**Short-answer chart records**
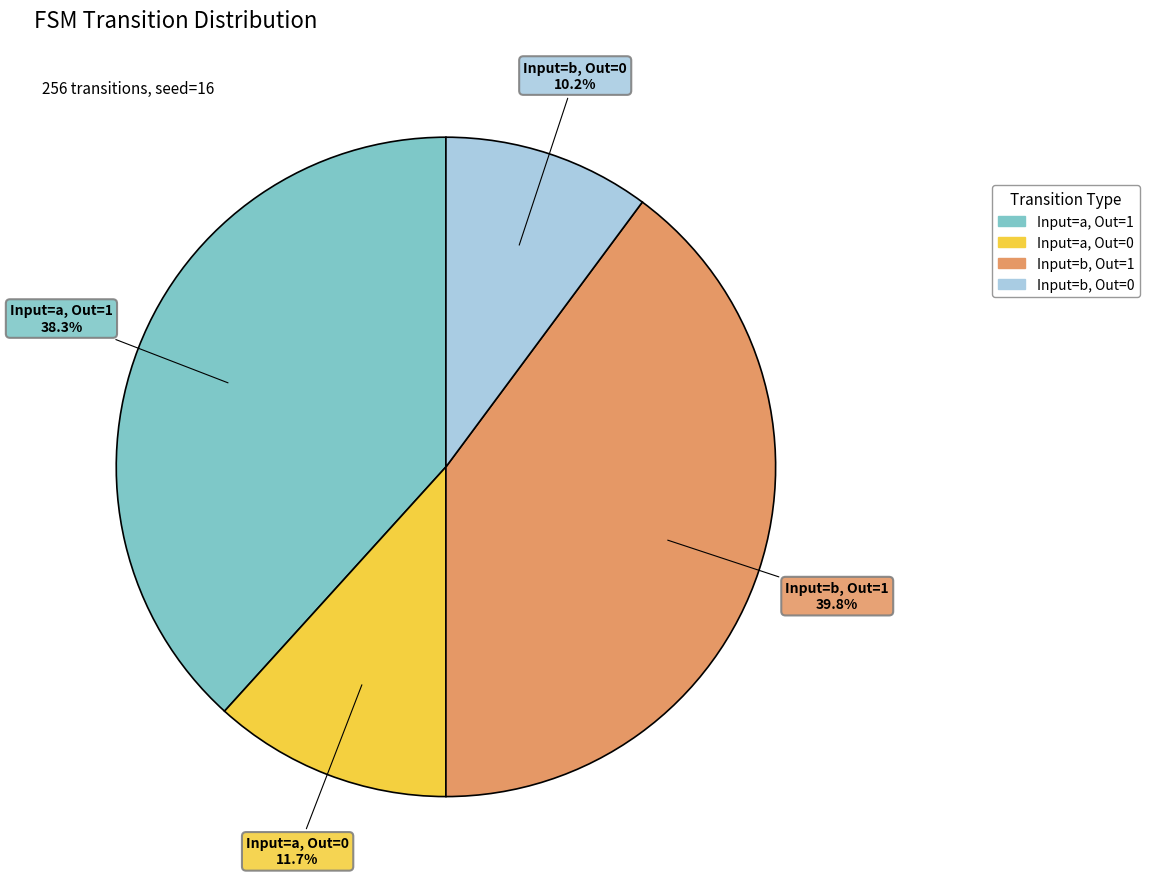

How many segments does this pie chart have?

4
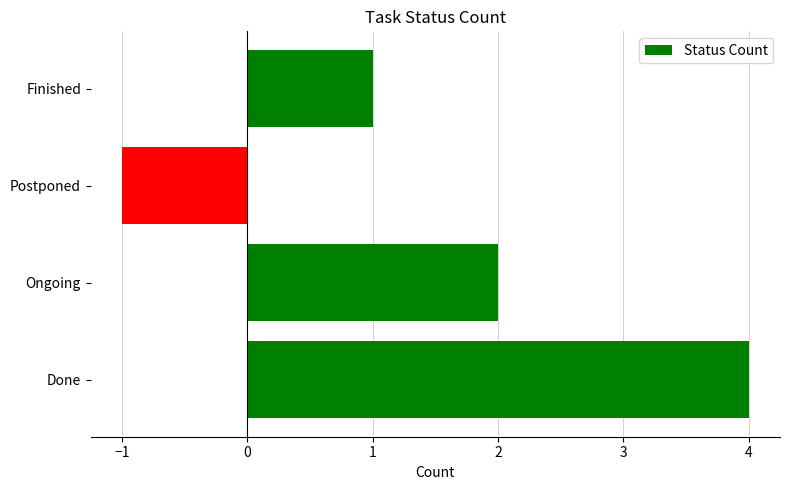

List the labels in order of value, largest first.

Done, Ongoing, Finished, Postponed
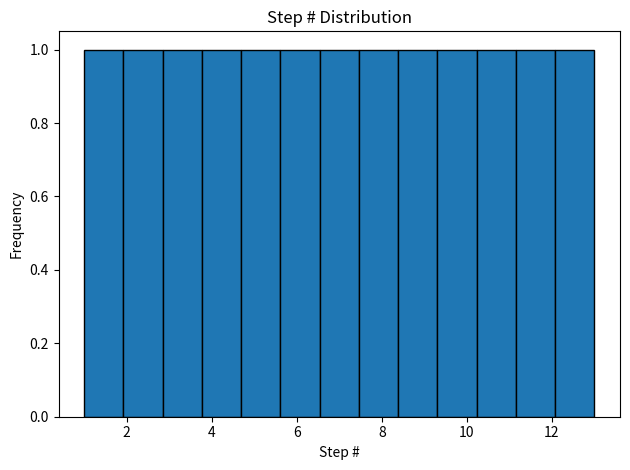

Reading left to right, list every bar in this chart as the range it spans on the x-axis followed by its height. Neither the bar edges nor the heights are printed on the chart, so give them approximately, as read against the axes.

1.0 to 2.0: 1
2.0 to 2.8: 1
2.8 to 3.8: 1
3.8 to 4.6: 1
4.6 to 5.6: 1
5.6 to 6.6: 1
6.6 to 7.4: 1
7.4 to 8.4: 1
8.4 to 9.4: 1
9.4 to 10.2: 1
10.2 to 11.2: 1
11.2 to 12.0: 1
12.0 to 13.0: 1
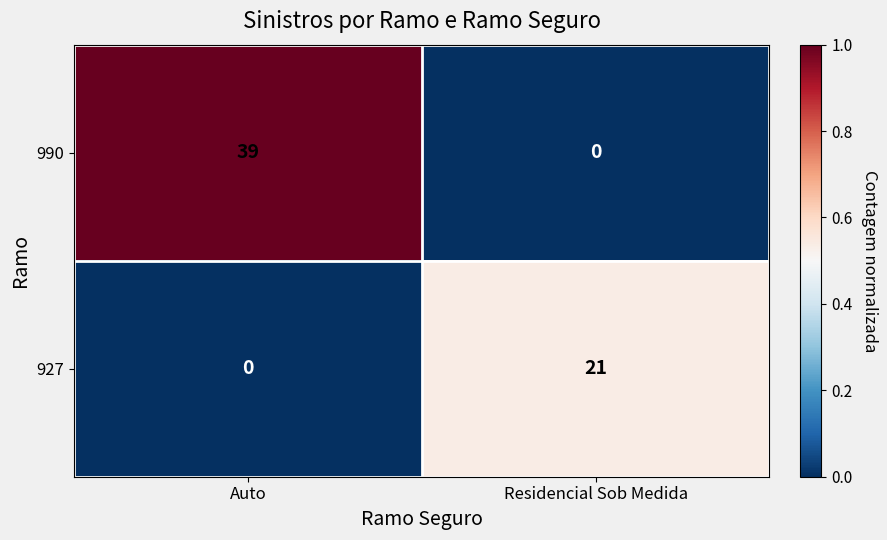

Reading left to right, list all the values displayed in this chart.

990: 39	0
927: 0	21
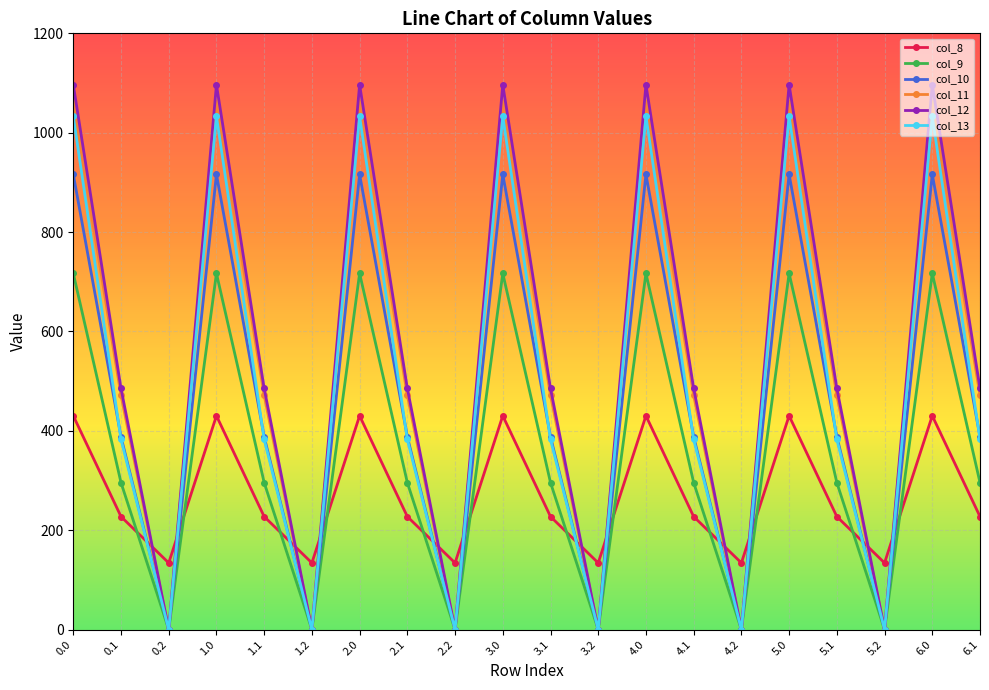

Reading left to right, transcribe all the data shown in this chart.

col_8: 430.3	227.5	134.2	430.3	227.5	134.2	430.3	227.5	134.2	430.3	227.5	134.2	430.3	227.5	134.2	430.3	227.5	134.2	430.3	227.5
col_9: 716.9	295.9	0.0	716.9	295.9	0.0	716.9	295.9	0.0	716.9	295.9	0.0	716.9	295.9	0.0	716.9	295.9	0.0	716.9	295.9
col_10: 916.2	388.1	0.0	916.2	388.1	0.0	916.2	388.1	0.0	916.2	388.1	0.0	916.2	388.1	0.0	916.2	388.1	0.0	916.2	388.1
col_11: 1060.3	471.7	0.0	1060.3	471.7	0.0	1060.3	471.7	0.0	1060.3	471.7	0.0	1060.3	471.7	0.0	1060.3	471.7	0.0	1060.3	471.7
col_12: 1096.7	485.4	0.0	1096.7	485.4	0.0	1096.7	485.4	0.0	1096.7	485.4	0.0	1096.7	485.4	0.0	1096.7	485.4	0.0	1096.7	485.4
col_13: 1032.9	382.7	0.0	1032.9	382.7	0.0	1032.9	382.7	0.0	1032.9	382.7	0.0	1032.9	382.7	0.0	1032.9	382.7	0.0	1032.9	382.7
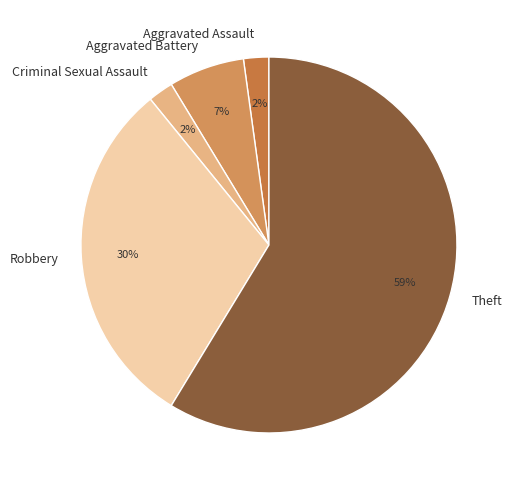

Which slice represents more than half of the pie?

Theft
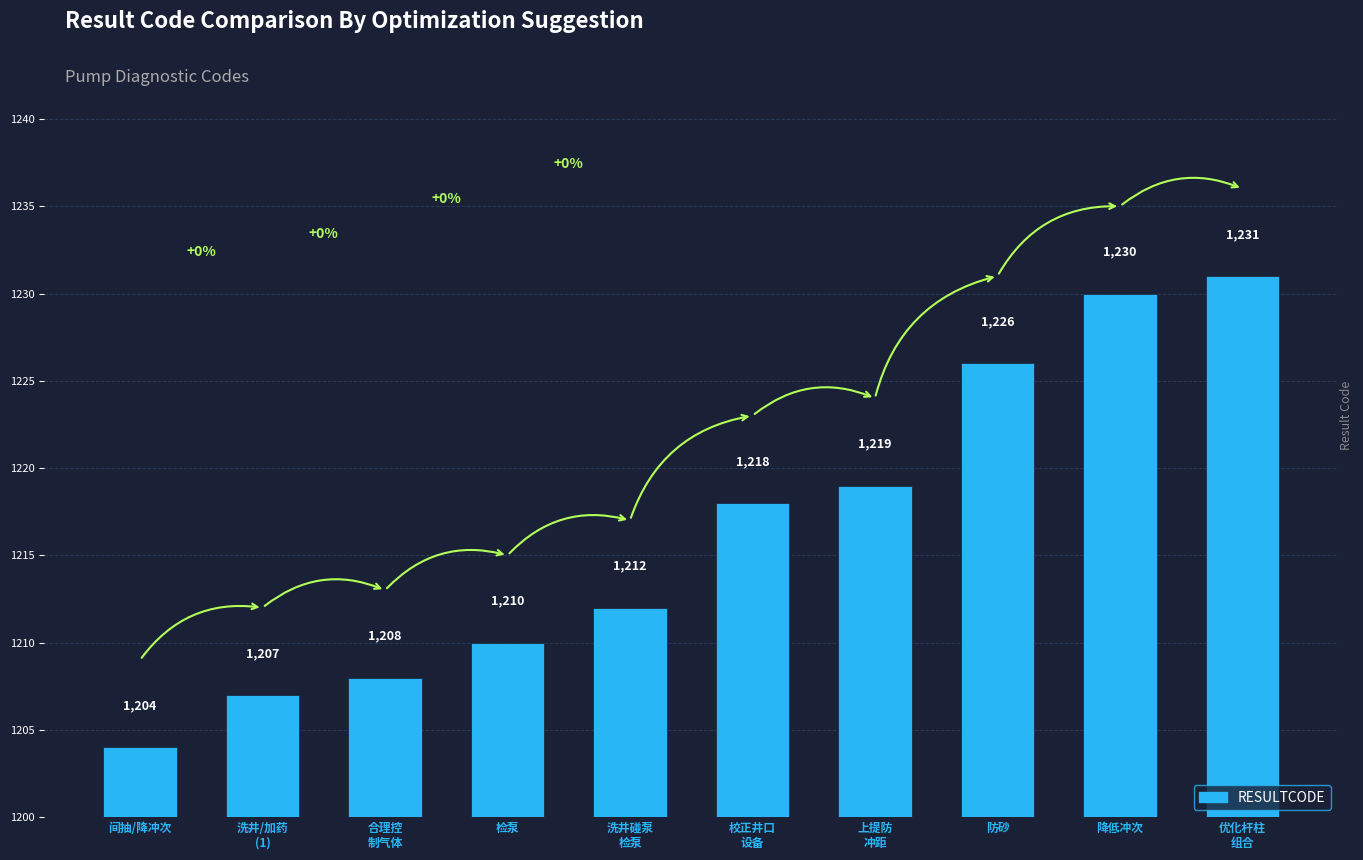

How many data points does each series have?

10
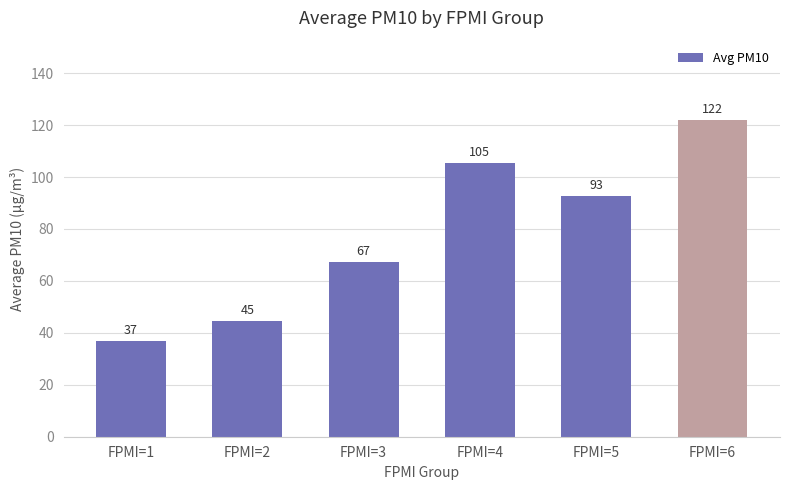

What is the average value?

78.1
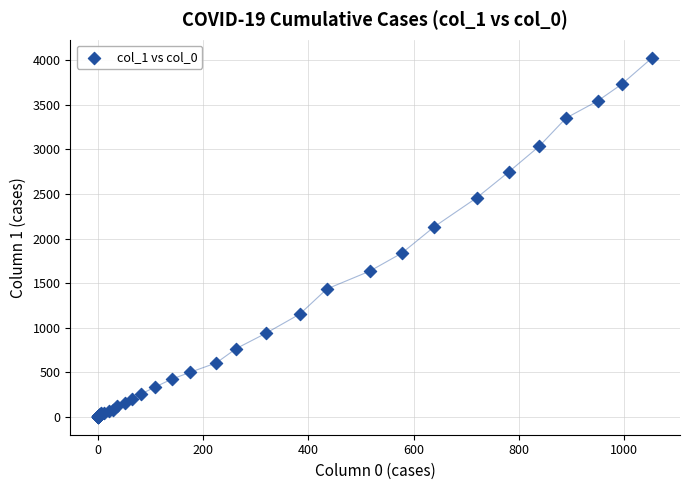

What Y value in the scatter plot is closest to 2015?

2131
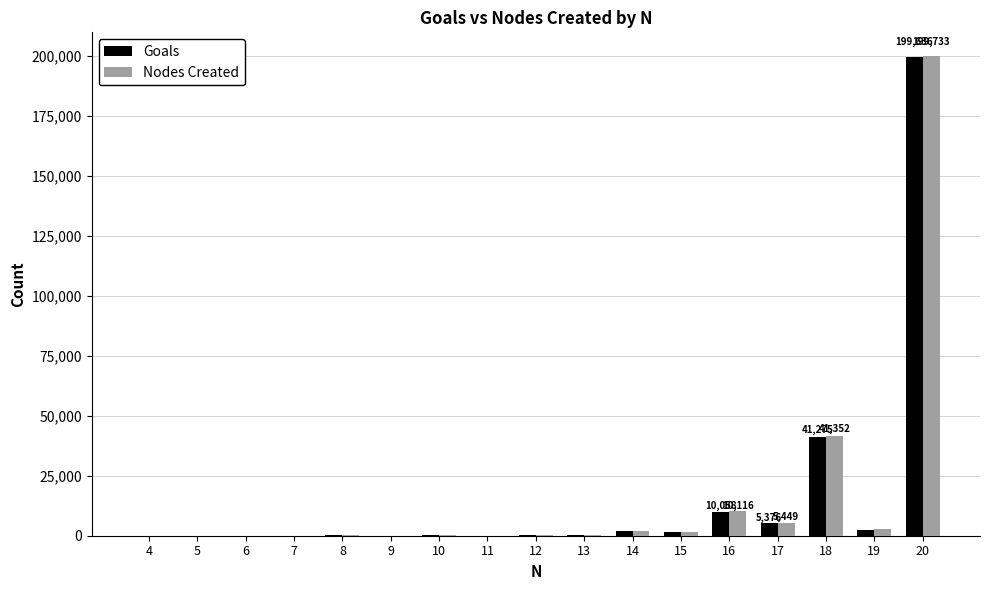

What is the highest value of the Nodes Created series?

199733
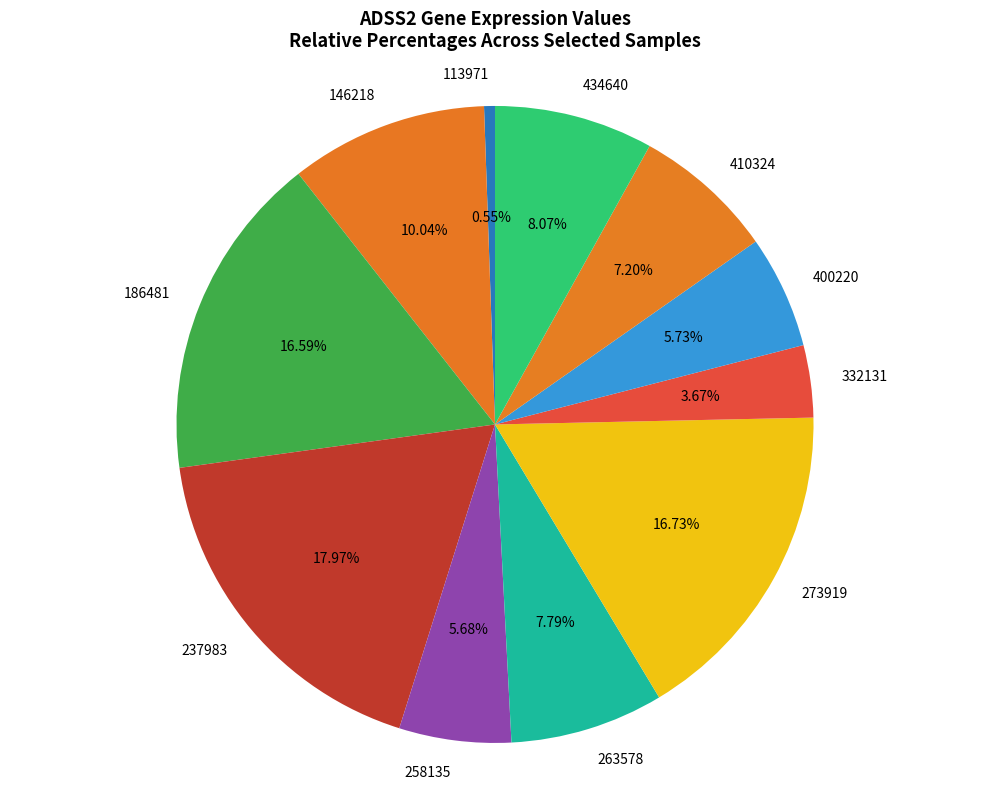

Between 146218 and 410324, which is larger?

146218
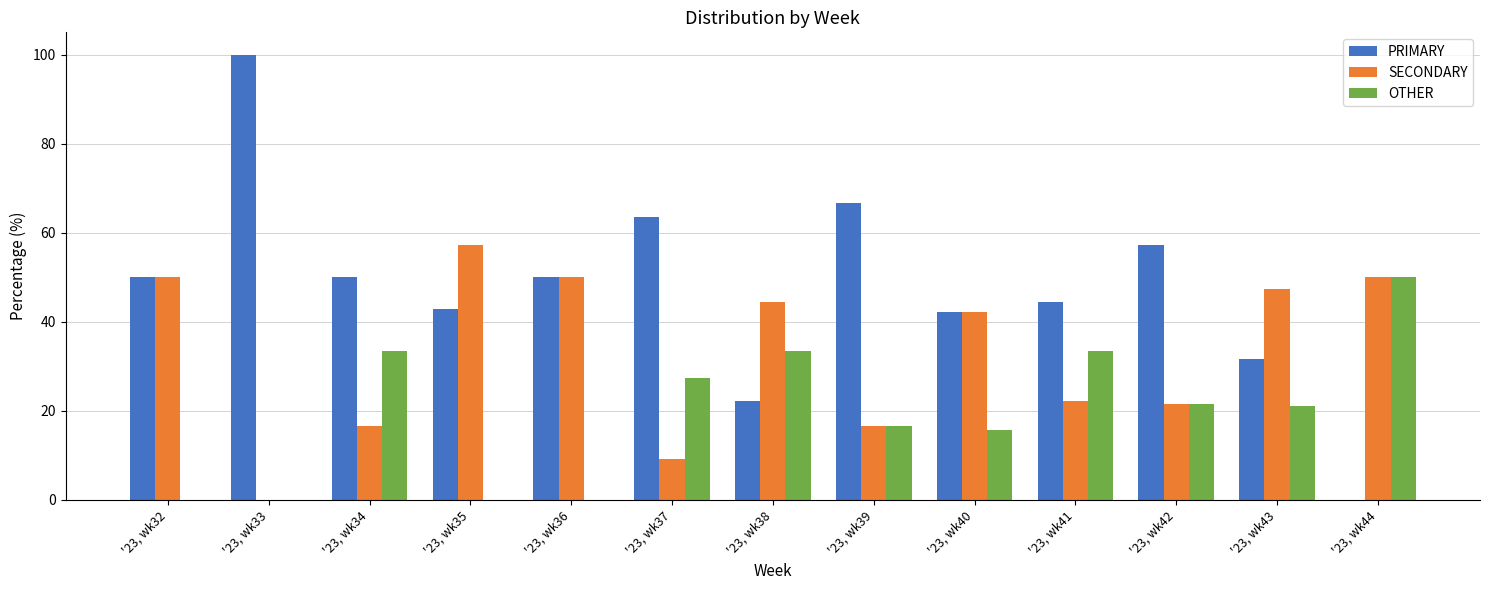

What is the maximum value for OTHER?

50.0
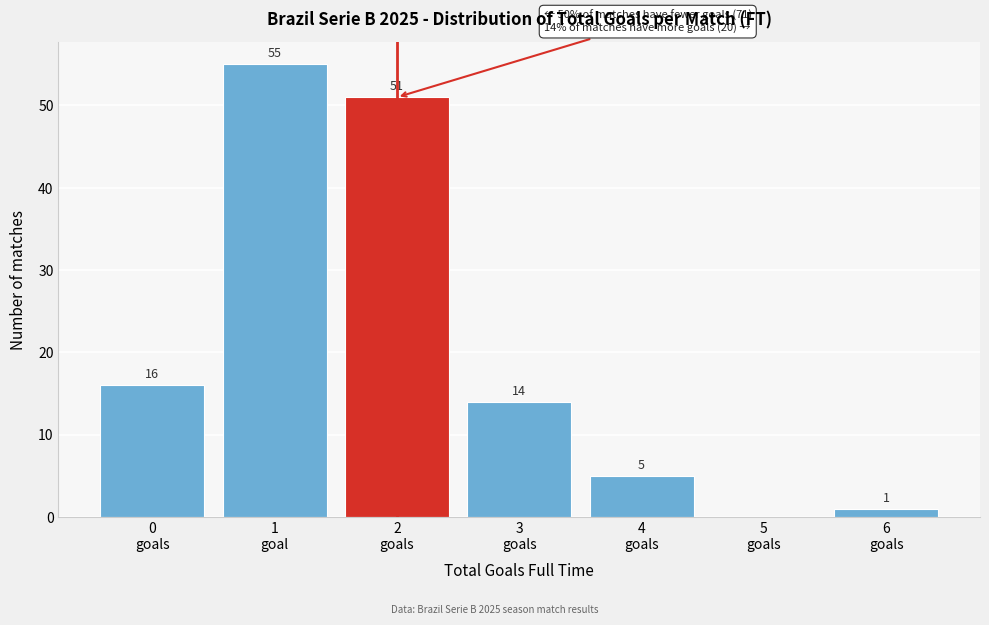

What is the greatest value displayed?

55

**Work item**
Format every line of the records above as a numbered list, skipping blank lines and leaving out the picture lines.

**Expected answer**
1. How many segments does this pie chart have?
2. 4
3. List the labels in order of value, largest first.
4. Done, Ongoing, Finished, Postponed
5. Reading left to right, list every bar in this chart as the range it spans on the x-axis followed by its height. Neither the bar edges nor the heights are printed on the chart, so give them approximately, as read against the axes.
6. 1.0 to 2.0: 1
7. 2.0 to 2.8: 1
8. 2.8 to 3.8: 1
9. 3.8 to 4.6: 1
10. 4.6 to 5.6: 1
11. 5.6 to 6.6: 1
12. 6.6 to 7.4: 1
13. 7.4 to 8.4: 1
14. 8.4 to 9.4: 1
15. 9.4 to 10.2: 1
16. 10.2 to 11.2: 1
17. 11.2 to 12.0: 1
18. 12.0 to 13.0: 1
19. Reading left to right, list all the values displayed in this chart.
20. 990: 39	0
21. 927: 0	21
22. Reading left to right, transcribe all the data shown in this chart.
23. col_8: 430.3	227.5	134.2	430.3	227.5	134.2	430.3	227.5	134.2	430.3	227.5	134.2	430.3	227.5	134.2	430.3	227.5	134.2	430.3	227.5
24. col_9: 716.9	295.9	0.0	716.9	295.9	0.0	716.9	295.9	0.0	716.9	295.9	0.0	716.9	295.9	0.0	716.9	295.9	0.0	716.9	295.9
25. col_10: 916.2	388.1	0.0	916.2	388.1	0.0	916.2	388.1	0.0	916.2	388.1	0.0	916.2	388.1	0.0	916.2	388.1	0.0	916.2	388.1
26. col_11: 1060.3	471.7	0.0	1060.3	471.7	0.0	1060.3	471.7	0.0	1060.3	471.7	0.0	1060.3	471.7	0.0	1060.3	471.7	0.0	1060.3	471.7
27. col_12: 1096.7	485.4	0.0	1096.7	485.4	0.0	1096.7	485.4	0.0	1096.7	485.4	0.0	1096.7	485.4	0.0	1096.7	485.4	0.0	1096.7	485.4
28. col_13: 1032.9	382.7	0.0	1032.9	382.7	0.0	1032.9	382.7	0.0	1032.9	382.7	0.0	1032.9	382.7	0.0	1032.9	382.7	0.0	1032.9	382.7
29. Which slice represents more than half of the pie?
30. Theft
31. How many data points does each series have?
32. 10
33. What is the average value?
34. 78.1
35. What Y value in the scatter plot is closest to 2015?
36. 2131
37. What is the highest value of the Nodes Created series?
38. 199733
39. Between 146218 and 410324, which is larger?
40. 146218
41. What is the maximum value for OTHER?
42. 50.0
43. What is the greatest value displayed?
44. 55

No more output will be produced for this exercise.